THE DATA Start Marker

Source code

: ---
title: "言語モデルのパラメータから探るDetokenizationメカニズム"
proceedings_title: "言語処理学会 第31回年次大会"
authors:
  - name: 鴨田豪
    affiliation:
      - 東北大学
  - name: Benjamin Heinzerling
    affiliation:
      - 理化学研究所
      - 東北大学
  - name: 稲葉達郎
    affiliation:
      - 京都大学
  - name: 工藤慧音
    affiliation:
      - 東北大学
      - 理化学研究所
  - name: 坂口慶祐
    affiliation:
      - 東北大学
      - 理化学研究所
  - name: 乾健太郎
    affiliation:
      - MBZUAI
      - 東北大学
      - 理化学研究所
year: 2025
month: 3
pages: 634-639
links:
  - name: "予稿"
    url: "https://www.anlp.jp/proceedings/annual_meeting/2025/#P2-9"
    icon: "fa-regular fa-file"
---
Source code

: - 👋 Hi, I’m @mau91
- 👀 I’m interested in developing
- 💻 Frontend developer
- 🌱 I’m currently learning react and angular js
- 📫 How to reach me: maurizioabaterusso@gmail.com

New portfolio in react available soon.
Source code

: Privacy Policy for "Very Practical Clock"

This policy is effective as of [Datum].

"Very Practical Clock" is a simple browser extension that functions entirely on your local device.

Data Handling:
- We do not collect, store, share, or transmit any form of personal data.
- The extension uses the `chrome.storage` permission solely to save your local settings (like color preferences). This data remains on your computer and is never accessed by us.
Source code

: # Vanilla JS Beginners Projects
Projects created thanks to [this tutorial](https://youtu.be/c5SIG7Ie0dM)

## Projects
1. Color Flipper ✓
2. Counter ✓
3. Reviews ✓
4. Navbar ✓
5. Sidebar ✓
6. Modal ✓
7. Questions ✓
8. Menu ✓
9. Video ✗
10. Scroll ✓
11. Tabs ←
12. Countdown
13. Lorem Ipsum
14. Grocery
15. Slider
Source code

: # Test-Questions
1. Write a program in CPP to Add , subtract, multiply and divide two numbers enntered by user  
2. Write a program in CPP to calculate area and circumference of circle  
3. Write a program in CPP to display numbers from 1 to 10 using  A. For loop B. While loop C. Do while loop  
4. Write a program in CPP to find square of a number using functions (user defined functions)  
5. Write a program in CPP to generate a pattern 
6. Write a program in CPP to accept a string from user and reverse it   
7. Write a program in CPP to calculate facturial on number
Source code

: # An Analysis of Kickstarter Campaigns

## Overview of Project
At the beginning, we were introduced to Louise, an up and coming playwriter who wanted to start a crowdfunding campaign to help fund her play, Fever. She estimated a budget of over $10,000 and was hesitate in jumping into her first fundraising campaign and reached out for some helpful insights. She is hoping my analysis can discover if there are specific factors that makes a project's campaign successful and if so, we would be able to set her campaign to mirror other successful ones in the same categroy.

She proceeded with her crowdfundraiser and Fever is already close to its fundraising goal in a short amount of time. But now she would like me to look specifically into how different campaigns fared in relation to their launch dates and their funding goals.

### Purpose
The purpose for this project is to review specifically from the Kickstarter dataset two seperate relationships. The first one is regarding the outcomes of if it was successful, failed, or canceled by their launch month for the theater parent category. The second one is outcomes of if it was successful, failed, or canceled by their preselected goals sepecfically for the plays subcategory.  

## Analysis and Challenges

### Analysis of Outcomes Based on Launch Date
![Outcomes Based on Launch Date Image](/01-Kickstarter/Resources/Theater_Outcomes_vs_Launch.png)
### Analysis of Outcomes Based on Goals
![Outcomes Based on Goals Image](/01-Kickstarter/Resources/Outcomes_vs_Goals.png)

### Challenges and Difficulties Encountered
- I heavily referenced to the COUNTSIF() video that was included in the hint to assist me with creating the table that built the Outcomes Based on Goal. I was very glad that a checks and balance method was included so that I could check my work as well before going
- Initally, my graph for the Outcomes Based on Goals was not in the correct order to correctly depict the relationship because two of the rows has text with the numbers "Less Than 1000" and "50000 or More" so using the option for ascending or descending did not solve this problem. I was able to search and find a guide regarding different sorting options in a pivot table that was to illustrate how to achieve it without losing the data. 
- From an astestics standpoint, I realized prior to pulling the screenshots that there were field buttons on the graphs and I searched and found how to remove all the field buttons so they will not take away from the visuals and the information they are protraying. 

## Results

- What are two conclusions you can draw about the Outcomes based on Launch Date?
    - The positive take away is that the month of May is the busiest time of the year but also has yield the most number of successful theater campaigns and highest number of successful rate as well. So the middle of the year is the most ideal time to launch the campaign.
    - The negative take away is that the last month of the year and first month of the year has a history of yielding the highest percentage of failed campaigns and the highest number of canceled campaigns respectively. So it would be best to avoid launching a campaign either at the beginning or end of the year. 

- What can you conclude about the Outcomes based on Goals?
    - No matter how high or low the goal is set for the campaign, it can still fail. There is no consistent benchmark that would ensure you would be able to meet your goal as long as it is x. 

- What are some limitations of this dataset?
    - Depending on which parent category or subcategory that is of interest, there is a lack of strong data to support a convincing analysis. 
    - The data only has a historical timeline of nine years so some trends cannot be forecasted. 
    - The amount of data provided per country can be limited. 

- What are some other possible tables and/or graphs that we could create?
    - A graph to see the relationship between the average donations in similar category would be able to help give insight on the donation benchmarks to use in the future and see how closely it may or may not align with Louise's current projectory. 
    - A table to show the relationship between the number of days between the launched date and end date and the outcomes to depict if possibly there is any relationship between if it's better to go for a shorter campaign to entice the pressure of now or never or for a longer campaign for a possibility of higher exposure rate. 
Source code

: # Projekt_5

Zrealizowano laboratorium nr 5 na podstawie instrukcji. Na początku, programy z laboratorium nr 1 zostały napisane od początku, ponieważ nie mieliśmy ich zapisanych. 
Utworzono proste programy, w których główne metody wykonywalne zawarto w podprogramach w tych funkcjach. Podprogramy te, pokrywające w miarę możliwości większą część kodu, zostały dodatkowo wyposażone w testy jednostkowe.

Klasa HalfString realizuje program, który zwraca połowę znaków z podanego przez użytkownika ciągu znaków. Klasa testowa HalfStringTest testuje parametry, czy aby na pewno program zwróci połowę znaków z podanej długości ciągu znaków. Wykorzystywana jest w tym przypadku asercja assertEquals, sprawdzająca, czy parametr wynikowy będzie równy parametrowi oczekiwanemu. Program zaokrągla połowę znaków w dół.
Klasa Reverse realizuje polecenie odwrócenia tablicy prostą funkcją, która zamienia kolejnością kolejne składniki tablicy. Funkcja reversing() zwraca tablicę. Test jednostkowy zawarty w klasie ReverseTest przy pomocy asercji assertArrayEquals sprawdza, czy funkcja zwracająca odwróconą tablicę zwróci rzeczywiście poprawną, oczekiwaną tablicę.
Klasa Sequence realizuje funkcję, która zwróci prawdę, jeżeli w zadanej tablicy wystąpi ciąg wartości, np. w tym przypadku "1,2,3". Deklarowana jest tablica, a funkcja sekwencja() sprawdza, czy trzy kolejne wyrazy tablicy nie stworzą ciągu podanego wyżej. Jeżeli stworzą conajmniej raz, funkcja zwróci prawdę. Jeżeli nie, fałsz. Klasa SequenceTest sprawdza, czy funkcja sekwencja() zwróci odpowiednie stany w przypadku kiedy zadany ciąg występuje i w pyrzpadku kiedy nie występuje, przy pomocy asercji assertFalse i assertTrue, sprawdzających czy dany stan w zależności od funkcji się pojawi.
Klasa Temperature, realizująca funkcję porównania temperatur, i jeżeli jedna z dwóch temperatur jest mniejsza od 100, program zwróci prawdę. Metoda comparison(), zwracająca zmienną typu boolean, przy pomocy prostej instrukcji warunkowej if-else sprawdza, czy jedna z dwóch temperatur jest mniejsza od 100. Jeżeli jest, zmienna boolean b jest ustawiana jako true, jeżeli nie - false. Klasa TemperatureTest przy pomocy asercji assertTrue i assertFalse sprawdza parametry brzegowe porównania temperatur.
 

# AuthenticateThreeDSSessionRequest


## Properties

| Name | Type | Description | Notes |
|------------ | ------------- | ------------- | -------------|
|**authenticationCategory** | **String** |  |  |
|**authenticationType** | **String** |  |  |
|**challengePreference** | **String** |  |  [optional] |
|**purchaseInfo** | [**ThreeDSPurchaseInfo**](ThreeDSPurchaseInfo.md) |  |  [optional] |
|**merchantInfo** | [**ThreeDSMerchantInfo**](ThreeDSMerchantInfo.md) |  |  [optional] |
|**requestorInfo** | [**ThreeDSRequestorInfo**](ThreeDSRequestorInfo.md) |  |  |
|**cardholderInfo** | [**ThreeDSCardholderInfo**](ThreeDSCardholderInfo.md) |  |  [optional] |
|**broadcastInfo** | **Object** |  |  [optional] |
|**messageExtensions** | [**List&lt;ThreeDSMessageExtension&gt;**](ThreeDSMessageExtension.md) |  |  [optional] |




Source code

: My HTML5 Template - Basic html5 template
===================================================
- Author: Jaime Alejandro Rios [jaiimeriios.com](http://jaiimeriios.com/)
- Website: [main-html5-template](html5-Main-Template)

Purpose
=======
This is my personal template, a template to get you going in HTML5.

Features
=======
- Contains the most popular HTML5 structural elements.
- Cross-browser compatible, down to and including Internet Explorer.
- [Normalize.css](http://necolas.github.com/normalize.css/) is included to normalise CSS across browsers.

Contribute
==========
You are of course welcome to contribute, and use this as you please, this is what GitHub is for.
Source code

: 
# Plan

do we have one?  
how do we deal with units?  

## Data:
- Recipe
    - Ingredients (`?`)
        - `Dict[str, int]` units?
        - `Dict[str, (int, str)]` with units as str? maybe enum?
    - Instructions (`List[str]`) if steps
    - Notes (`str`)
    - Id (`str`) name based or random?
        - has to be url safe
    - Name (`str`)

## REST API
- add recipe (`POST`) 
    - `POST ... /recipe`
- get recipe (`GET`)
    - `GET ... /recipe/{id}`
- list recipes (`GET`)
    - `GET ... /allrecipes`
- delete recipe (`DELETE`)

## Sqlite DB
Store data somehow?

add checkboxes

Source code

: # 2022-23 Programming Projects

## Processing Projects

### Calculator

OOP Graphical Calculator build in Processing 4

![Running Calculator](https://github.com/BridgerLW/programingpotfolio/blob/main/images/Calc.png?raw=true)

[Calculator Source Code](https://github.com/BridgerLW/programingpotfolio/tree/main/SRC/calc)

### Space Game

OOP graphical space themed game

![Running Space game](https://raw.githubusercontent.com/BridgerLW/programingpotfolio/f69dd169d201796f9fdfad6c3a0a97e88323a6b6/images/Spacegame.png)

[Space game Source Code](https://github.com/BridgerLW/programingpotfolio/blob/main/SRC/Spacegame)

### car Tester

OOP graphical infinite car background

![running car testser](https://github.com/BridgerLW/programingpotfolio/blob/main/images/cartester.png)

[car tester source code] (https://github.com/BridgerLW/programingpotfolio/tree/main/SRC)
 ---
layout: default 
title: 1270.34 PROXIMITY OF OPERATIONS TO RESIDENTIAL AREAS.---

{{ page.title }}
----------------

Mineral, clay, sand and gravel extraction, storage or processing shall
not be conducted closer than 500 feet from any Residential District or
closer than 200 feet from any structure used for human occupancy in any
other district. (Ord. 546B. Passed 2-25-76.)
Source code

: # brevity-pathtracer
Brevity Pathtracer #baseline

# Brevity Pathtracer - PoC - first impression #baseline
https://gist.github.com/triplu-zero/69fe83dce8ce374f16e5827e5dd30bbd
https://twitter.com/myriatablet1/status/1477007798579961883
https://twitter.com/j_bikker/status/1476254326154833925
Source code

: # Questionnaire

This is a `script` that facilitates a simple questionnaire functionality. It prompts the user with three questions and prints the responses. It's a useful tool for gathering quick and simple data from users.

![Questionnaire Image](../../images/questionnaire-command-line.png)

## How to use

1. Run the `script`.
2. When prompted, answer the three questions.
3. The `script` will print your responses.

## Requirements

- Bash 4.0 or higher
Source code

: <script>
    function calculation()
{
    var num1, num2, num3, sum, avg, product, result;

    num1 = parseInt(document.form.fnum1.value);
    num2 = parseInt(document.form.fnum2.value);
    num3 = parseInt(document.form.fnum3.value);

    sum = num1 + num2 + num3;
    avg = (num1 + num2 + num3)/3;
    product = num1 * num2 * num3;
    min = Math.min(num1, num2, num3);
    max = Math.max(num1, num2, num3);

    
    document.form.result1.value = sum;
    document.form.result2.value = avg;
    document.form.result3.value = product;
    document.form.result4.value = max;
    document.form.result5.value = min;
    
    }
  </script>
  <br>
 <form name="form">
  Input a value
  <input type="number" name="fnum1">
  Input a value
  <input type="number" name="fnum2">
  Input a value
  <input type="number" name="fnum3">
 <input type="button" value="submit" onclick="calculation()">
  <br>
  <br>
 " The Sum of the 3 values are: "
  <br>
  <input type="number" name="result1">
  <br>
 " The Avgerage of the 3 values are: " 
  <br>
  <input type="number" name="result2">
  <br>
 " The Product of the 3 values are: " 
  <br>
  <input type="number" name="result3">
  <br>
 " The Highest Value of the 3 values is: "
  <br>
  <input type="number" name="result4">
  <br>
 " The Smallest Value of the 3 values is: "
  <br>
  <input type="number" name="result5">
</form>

THE DATA End Marker

* [EXERCISE GOAL]:
Copy out, character for character, the part of the material that opens with the line containing "## Processing Projects" and closes with the line containing "num3 = parseInt(document.form.fnum3.value);", including both of those lines.

* [RESULT OF THIS EXERCISE]:
## Processing Projects

### Calculator

OOP Graphical Calculator build in Processing 4

![Running Calculator](https://github.com/BridgerLW/programingpotfolio/blob/main/images/Calc.png?raw=true)

[Calculator Source Code](https://github.com/BridgerLW/programingpotfolio/tree/main/SRC/calc)

### Space Game

OOP graphical space themed game

![Running Space game](https://raw.githubusercontent.com/BridgerLW/programingpotfolio/f69dd169d201796f9fdfad6c3a0a97e88323a6b6/images/Spacegame.png)

[Space game Source Code](https://github.com/BridgerLW/programingpotfolio/blob/main/SRC/Spacegame)

### car Tester

OOP graphical infinite car background

![running car testser](https://github.com/BridgerLW/programingpotfolio/blob/main/images/cartester.png)

[car tester source code] (https://github.com/BridgerLW/programingpotfolio/tree/main/SRC)
 ---
layout: default 
title: 1270.34 PROXIMITY OF OPERATIONS TO RESIDENTIAL AREAS.---

{{ page.title }}
----------------

Mineral, clay, sand and gravel extraction, storage or processing shall
not be conducted closer than 500 feet from any Residential District or
closer than 200 feet from any structure used for human occupancy in any
other district. (Ord. 546B. Passed 2-25-76.)
Source code

: # brevity-pathtracer
Brevity Pathtracer #baseline

# Brevity Pathtracer - PoC - first impression #baseline
https://gist.github.com/triplu-zero/69fe83dce8ce374f16e5827e5dd30bbd
https://twitter.com/myriatablet1/status/1477007798579961883
https://twitter.com/j_bikker/status/1476254326154833925
Source code

: # Questionnaire

This is a `script` that facilitates a simple questionnaire functionality. It prompts the user with three questions and prints the responses. It's a useful tool for gathering quick and simple data from users.

![Questionnaire Image](../../images/questionnaire-command-line.png)

## How to use

1. Run the `script`.
2. When prompted, answer the three questions.
3. The `script` will print your responses.

## Requirements

- Bash 4.0 or higher
Source code

: <script>
    function calculation()
{
    var num1, num2, num3, sum, avg, product, result;

    num1 = parseInt(document.form.fnum1.value);
    num2 = parseInt(document.form.fnum2.value);
    num3 = parseInt(document.form.fnum3.value);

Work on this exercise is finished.